Trenberth should have retired more than a decade ago.
Regards,
Bob
I’ll agree with that – his bank balance just keeps going up, and up, and up…
I believe it rises in accordance with RCP 8.5 🙂
“The net energy imbalance is calculated by looking at how much heat is absorbed from the Sun and how much is able to radiate back into space,” explains Trenberth, who’s paper was published today, “it is not yet possible to measure the imbalance directly, the only practical way to estimate it is through an inventory of the changes in energy.”
At least they admit that EEI is not directly measurable. Maybe someday they’ll admit that their indirect method of measurement involves using data whose error bars far exceed the level of the effect (EEI) they deign to ‘measure’.
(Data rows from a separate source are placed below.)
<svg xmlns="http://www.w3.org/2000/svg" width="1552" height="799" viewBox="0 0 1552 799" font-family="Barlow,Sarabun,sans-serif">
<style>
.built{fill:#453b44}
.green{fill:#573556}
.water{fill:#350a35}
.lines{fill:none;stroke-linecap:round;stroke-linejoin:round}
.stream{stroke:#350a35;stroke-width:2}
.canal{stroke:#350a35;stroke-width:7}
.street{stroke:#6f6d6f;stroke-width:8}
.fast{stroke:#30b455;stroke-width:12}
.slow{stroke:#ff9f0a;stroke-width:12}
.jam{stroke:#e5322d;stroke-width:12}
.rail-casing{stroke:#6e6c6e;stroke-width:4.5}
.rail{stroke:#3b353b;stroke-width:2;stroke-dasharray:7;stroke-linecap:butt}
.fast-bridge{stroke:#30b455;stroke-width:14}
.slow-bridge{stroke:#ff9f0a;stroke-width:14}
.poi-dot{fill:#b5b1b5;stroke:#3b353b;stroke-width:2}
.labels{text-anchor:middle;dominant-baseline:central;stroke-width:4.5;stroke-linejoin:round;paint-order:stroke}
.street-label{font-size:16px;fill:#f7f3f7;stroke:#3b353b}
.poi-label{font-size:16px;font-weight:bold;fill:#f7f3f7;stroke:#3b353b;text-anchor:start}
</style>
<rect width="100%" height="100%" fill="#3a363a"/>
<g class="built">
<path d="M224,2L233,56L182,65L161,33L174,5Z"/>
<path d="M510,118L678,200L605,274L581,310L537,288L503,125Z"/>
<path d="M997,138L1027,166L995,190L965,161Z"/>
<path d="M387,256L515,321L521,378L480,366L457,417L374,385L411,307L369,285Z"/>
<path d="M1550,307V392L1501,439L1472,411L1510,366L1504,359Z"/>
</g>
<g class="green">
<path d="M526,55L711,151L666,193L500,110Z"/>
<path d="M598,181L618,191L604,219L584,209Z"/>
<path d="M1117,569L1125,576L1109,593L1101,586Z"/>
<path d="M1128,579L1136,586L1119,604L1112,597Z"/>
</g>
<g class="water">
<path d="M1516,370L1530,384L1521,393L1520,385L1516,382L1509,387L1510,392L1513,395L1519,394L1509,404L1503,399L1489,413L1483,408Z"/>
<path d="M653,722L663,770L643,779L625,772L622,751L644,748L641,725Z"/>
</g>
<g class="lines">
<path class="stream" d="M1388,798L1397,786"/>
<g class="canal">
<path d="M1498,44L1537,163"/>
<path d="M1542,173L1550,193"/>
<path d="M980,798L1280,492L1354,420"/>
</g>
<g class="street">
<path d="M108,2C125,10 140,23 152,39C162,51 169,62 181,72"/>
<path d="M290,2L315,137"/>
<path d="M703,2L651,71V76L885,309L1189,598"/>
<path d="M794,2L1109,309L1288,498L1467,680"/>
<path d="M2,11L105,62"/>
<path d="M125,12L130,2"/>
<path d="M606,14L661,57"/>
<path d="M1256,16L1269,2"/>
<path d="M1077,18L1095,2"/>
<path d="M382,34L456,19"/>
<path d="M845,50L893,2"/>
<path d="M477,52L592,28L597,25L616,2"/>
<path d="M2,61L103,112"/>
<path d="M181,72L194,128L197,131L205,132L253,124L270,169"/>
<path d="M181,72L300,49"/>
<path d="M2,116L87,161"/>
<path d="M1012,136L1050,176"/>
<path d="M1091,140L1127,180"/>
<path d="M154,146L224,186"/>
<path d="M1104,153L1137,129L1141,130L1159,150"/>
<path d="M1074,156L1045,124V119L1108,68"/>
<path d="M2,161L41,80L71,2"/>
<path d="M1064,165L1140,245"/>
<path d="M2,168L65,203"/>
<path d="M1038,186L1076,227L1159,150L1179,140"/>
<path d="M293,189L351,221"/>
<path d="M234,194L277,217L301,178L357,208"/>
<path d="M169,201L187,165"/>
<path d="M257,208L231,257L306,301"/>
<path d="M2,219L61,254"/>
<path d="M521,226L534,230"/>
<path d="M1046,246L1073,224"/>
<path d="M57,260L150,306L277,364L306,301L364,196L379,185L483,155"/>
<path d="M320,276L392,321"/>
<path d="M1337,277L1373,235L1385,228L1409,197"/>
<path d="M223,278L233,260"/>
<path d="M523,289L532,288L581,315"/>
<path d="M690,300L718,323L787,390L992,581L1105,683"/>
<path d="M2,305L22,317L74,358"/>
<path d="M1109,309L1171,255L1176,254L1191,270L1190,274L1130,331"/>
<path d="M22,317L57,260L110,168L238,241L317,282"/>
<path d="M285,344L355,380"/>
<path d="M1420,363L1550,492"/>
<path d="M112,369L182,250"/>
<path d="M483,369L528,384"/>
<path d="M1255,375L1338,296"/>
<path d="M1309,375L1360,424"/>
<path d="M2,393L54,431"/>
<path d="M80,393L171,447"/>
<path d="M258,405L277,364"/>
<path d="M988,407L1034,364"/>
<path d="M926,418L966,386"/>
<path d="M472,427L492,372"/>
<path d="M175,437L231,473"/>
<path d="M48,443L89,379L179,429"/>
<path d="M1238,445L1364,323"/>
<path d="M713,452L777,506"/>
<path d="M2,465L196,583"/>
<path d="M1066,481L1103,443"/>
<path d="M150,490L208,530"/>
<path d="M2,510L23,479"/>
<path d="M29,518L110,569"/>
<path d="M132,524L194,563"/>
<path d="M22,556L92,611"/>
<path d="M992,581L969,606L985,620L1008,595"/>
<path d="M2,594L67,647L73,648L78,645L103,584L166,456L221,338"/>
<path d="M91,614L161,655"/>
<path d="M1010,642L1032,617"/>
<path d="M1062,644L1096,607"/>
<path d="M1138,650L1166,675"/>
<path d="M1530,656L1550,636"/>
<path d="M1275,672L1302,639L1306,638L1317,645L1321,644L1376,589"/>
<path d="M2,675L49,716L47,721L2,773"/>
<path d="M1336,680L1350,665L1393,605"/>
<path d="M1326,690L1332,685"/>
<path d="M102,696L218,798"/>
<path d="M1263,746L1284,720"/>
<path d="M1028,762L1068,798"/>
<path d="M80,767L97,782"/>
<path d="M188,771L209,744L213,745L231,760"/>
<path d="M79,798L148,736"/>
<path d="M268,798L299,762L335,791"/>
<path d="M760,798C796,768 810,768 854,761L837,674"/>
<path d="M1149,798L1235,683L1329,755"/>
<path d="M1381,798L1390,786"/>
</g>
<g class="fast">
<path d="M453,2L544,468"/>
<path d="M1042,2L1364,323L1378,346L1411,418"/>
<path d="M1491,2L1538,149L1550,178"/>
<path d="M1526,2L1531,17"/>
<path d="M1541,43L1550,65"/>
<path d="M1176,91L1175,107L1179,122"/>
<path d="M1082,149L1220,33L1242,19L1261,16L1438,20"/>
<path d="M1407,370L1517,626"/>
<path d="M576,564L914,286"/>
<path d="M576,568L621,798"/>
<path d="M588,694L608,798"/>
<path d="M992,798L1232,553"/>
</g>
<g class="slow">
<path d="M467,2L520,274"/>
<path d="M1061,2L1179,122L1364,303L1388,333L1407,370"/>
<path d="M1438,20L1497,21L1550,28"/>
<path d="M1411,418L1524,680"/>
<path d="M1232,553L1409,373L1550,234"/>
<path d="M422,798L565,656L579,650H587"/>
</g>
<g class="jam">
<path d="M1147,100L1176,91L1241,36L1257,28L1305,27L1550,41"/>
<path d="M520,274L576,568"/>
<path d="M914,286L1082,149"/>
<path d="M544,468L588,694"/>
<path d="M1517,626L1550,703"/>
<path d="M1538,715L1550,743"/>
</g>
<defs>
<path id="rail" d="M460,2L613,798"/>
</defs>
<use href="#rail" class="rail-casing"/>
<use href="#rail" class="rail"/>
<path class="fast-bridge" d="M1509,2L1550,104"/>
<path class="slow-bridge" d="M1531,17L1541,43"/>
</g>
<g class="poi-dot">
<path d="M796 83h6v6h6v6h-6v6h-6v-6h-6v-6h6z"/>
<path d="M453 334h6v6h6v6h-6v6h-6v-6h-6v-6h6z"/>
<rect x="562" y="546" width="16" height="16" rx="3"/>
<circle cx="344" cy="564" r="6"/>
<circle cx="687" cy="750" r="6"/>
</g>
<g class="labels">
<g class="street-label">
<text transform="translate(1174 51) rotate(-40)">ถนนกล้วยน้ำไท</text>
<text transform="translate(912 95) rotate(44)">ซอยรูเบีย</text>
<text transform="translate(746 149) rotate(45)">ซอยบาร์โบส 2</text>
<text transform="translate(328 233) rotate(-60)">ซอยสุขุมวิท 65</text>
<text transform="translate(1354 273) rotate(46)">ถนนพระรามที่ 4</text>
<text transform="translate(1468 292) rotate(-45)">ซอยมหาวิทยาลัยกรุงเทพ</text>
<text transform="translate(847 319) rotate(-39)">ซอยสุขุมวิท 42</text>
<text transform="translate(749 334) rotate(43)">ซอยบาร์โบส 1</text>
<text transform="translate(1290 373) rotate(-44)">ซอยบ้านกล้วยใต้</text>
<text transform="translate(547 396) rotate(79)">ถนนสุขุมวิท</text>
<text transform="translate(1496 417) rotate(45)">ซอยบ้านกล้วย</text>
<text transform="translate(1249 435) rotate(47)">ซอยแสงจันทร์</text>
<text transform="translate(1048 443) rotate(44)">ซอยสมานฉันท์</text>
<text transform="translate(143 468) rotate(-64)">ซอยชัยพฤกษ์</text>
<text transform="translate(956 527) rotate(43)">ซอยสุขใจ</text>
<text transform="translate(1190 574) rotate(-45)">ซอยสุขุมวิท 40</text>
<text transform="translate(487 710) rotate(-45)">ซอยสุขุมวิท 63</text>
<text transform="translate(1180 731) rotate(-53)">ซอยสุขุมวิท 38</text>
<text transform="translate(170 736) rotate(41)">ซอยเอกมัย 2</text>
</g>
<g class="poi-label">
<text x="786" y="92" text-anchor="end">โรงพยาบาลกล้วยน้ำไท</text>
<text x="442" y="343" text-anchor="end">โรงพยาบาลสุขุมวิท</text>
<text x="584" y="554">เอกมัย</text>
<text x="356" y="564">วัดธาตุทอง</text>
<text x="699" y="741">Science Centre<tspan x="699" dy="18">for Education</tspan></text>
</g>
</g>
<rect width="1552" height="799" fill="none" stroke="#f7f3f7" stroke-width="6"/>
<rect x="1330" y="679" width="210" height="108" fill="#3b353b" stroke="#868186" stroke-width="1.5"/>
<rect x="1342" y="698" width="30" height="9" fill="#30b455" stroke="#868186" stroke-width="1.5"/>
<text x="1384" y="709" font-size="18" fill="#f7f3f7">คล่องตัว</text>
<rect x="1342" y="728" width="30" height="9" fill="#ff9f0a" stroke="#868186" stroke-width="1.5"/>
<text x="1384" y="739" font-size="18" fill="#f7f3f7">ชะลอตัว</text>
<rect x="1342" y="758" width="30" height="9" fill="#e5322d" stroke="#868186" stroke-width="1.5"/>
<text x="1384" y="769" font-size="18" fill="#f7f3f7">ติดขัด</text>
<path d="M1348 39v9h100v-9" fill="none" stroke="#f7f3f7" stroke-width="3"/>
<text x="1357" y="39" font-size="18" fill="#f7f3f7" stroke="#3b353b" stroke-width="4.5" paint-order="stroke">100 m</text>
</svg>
Or worse, that have already been adjusted to comport with the theory. The whole exercise then becomes a self-licking ice cream cone.
Imagine your doctor told you in 1982 that he concluded your liver had lesions and if you didn’t stop drinking now, it would fail by 1990.
You felt fine, no indications, and so you didn’t stop drinking, or even reduce your intake.
In fact you drank more.
Doc kept telling you the same diagnosis every 6 months thereafter.
When your liver failure didn’t happen in 1990, the Doc extended your demise until 2000. This time with more certainty.
You still felt fine, and upped your alcohol intake by gallons every week.
In 2000, your liver seemed to be relishing its daily soaking in alcohol.
Nevertheless, Doc reiterated his diagnosis, this time giving you until 2020 before your demise. Definitely this time.
You were now enjoying the best wines, whiskeys, beers and liquers you could afford. Every single day.
2020 came, no change. Same diagnosis. Pushed out now to 2022.
2022 came around, and you went to see Doc again.
You were in glorious health.
He started to deliver the same spiel you had heard for the past 40 years.
What did you do?
This time you stopped him –
“Doc, forget the liver. Clearly, it’s ok.
But can you do something about this whine I’ve been hearing for the last 40 years or so?”
Doesn’t Figure 1 immediately shoot the CO2 theory in the foot?
Why is CO2 plotted on a linear scale when being compared to temperature?
Because he had to make it line up exactly with the GAT red-blue bars.